課題一覧 =
• 1. この説教のうち、「使徒の働き4:32~5:11 佐々木俊一牧師」から「わっていたに違いありません。」までの部分を一字も変えずに書き出せ。
• 2. この説教が語られた礼拝は何年何月何日か。
• 3. この説教の続きを、最後に示された文の後から書き進めよ。

本文抜粋 =

++++++++++

神様への恐れ不足

2024年5月26日主日礼拝「神様への恐れ不足」

使徒の働き4:32~5:11 佐々木俊一牧師 

■使徒の働き2章の終わりに書かれてあることが、4章の終わりにも同じように書かれています。それは、心と思いを一つにして、すべての物を共有していたと言うことです。自分の土地や家を売って現金にし、その代金を持ってきて、必要に応じてそれぞれに分け与えられました。当時、ナザレ人イエス・キリストの信者というだけで、差別や迫害があったと思われます。ですから、仕事をしてお金を得るには難しい状況にあった人々が多くいたことが考えられます。また、ペンテコステの後、遠くから来ていた人々の中から多くの人々がイエス・キリストを信じました。彼らの多くも教会に加わっていたに違いありません。

 また、使徒たちは、主イエスの復活の力をもって証しし、大きな恵みが彼ら全員の上にあった、とありますから、それは、きっと、使徒たちによって多くのいやしや奇跡が行なわれていたのだと思います。

++++++++++

データ行 =
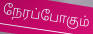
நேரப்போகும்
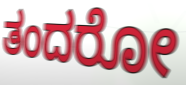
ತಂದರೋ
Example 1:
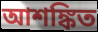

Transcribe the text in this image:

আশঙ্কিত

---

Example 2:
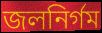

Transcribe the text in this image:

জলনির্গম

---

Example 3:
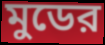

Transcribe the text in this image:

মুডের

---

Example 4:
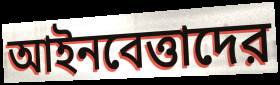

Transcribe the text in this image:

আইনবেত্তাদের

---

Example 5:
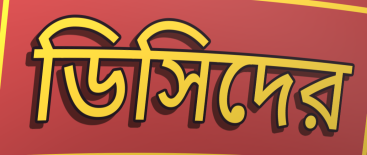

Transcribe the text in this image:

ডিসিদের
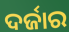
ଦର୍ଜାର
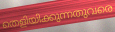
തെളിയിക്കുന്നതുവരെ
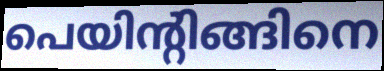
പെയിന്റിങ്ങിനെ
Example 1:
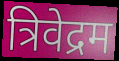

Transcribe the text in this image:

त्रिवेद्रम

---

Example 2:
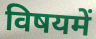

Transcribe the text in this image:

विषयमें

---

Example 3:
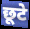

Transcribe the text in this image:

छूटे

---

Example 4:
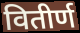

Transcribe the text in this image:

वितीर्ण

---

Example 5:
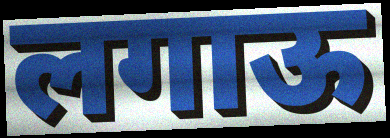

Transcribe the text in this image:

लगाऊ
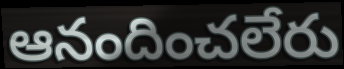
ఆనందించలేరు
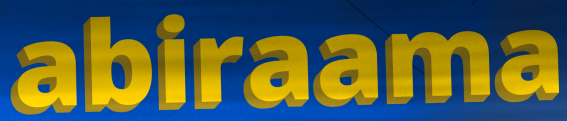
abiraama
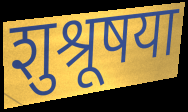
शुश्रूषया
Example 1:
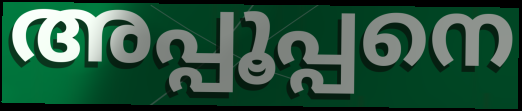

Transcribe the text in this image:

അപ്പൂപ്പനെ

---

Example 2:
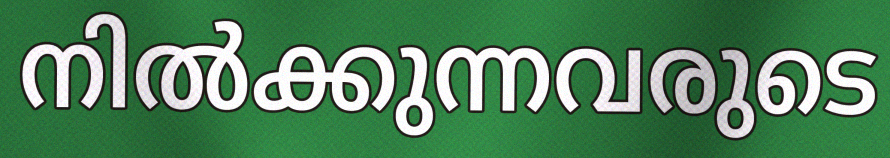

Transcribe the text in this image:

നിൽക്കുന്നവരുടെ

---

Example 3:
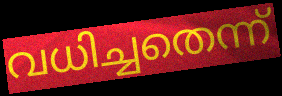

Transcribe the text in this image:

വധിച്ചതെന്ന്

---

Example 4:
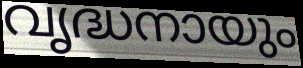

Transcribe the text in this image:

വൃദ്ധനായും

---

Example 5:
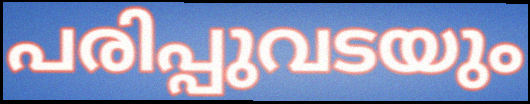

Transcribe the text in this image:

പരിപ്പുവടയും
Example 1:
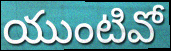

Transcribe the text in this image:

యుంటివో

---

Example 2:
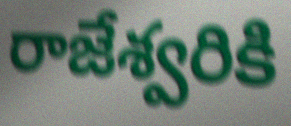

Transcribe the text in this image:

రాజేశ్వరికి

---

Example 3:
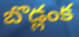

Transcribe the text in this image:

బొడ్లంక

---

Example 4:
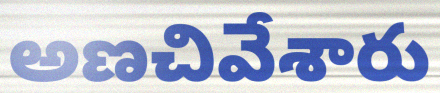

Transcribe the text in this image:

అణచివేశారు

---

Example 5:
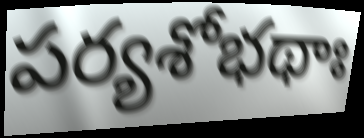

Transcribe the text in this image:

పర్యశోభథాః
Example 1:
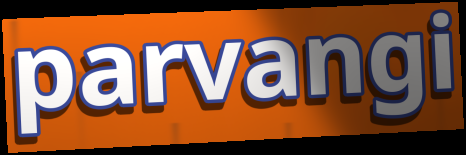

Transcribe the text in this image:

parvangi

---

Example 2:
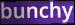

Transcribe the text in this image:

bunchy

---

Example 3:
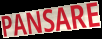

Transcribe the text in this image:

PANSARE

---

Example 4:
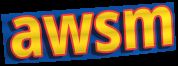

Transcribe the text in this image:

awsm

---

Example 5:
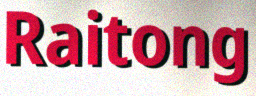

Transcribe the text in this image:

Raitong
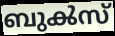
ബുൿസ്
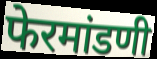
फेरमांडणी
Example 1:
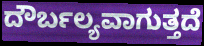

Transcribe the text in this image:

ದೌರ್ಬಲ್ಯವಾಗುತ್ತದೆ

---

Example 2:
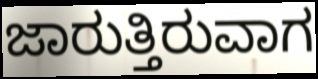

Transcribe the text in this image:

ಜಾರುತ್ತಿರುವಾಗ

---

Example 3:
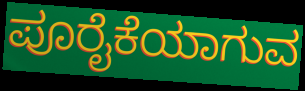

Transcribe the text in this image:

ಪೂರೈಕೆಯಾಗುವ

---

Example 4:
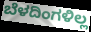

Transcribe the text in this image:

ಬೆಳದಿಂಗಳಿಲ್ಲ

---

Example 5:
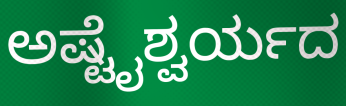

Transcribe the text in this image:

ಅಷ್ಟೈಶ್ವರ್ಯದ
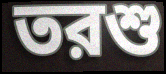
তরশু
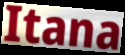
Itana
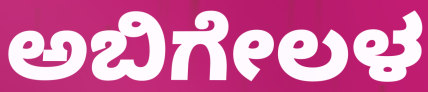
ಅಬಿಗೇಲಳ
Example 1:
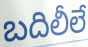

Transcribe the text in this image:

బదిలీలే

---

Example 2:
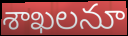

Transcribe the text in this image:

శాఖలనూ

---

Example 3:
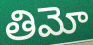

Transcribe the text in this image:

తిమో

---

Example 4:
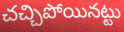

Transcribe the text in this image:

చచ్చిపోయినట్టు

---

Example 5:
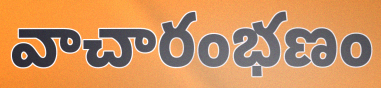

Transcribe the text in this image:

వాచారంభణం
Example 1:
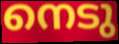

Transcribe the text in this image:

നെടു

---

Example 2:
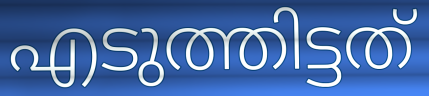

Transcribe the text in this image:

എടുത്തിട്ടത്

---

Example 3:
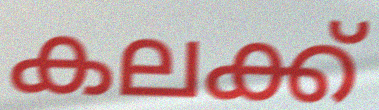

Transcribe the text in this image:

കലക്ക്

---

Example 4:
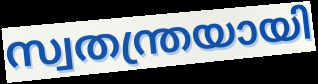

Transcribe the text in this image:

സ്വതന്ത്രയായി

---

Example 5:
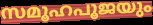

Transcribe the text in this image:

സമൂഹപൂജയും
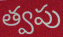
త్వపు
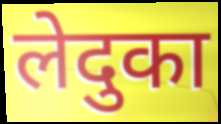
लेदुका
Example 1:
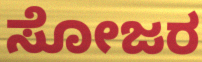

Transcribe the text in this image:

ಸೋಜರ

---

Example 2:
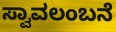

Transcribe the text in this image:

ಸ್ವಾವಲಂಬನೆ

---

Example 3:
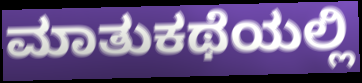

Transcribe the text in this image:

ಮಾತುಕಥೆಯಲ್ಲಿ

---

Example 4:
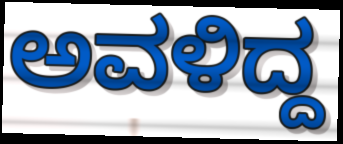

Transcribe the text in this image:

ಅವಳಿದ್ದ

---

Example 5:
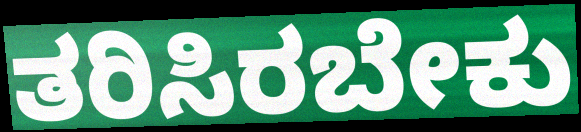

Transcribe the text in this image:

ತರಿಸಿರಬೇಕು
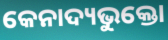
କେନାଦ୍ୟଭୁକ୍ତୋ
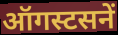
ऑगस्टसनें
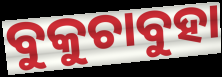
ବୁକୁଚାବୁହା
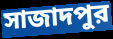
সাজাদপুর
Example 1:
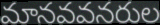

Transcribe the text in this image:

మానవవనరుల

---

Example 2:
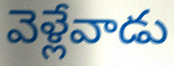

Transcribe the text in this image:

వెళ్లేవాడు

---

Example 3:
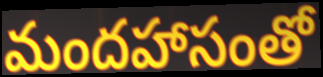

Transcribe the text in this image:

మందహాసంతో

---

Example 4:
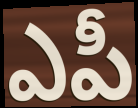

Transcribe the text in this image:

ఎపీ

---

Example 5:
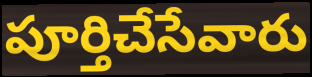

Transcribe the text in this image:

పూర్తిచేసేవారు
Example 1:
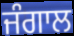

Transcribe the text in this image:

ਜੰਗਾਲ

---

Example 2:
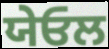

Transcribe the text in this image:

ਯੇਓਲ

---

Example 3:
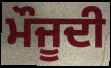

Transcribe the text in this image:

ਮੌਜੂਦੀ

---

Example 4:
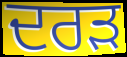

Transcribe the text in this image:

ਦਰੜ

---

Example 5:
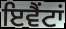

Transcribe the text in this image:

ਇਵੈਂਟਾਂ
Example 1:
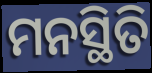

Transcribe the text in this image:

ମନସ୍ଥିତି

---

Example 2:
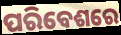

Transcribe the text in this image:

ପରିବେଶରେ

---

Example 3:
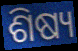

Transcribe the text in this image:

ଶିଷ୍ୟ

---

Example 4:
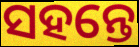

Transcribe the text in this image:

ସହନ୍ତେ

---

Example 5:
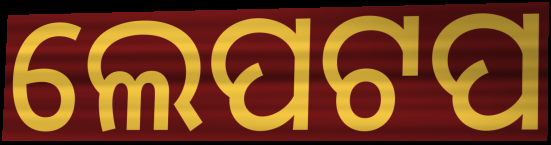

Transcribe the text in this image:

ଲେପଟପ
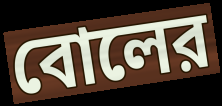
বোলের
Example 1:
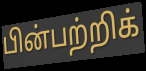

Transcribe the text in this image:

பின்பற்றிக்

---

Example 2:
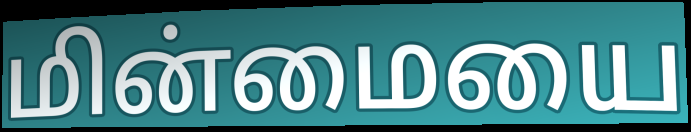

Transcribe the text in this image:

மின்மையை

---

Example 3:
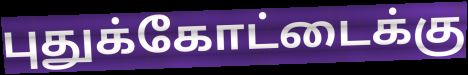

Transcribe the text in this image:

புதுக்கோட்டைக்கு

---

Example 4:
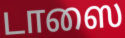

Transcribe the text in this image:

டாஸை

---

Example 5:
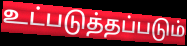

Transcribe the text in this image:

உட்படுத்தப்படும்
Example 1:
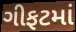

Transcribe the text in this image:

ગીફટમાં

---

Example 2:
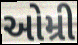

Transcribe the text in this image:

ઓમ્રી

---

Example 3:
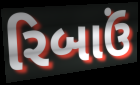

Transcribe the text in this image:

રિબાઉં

++++++++++

各課題の解答 =
• 1.
使徒の働き4:32~5:11 佐々木俊一牧師 

■使徒の働き2章の終わりに書かれてあることが、4章の終わりにも同じように書かれています。それは、心と思いを一つにして、すべての物を共有していたと言うことです。自分の土地や家を売って現金にし、その代金を持ってきて、必要に応じてそれぞれに分け与えられました。当時、ナザレ人イエス・キリストの信者というだけで、差別や迫害があったと思われます。ですから、仕事をしてお金を得るには難しい状況にあった人々が多くいたことが考えられます。また、ペンテコステの後、遠くから来ていた人々の中から多くの人々がイエス・キリストを信じました。彼らの多くも教会に加わっていたに違いありません。

• 2. 2024年5月26日

• 3.
 初代教会においては、そのような共同生活がしばらく続いて行ったのでしょう。毎日、神殿のソロモンの回廊に集まって心を一つにして神に祈り、神を賛美し、家々でパンを裂き、喜びと真心をもって食事を共にしていたのでしょう。そんな彼らに対して周囲の多くの人々は好意的であり、救われる人もますます起こされて行きました。迫害や差別はあったけれども、その中で、イエス・キリストを信じる者も多くいたのです。

 教会外部においては迫害がありました。しかし、教会内部においては信者が共に集まり主にある共同生活へと導かれていました。聖霊によって導かれていた彼らは、不思議としるしの働きをもって福音宣教を前進させて行きました。けれども、そんなある日、一つの事件が起こりました。その出来事を、今日は見て行きたいと思います。

■4:36~37 共同生活をしているクリスチャンの仲間に、使徒たちからバルナバ(慰めの子)と呼ばれているヨセフと言う人がいました。彼はキプロス生まれのレビ人でした。レビ人ですから、神殿で行なわれる礼拝や行事を担う家系の人です。彼は後に、パウロと一緒に行動を共にすることになります。アンテオケの教会にパウロを紹介し、また、パウロと共に伝道旅行に行った、あのバルナバです。そして、彼は、マルコの福音書を書いたマルコの従兄に当たる人です。彼は比較的お金のある人であったようです。所有していた畑を売って、その代金を使徒たちに渡しました。そして、そのお金も必要に応じてそれぞれに分け与えられたのでしょう。彼のささげた献金は、特に問題ありませんでしたが、続く5章に書かれているアナニヤとサッピラ夫妻がささげた献金には、何か問題があったようです。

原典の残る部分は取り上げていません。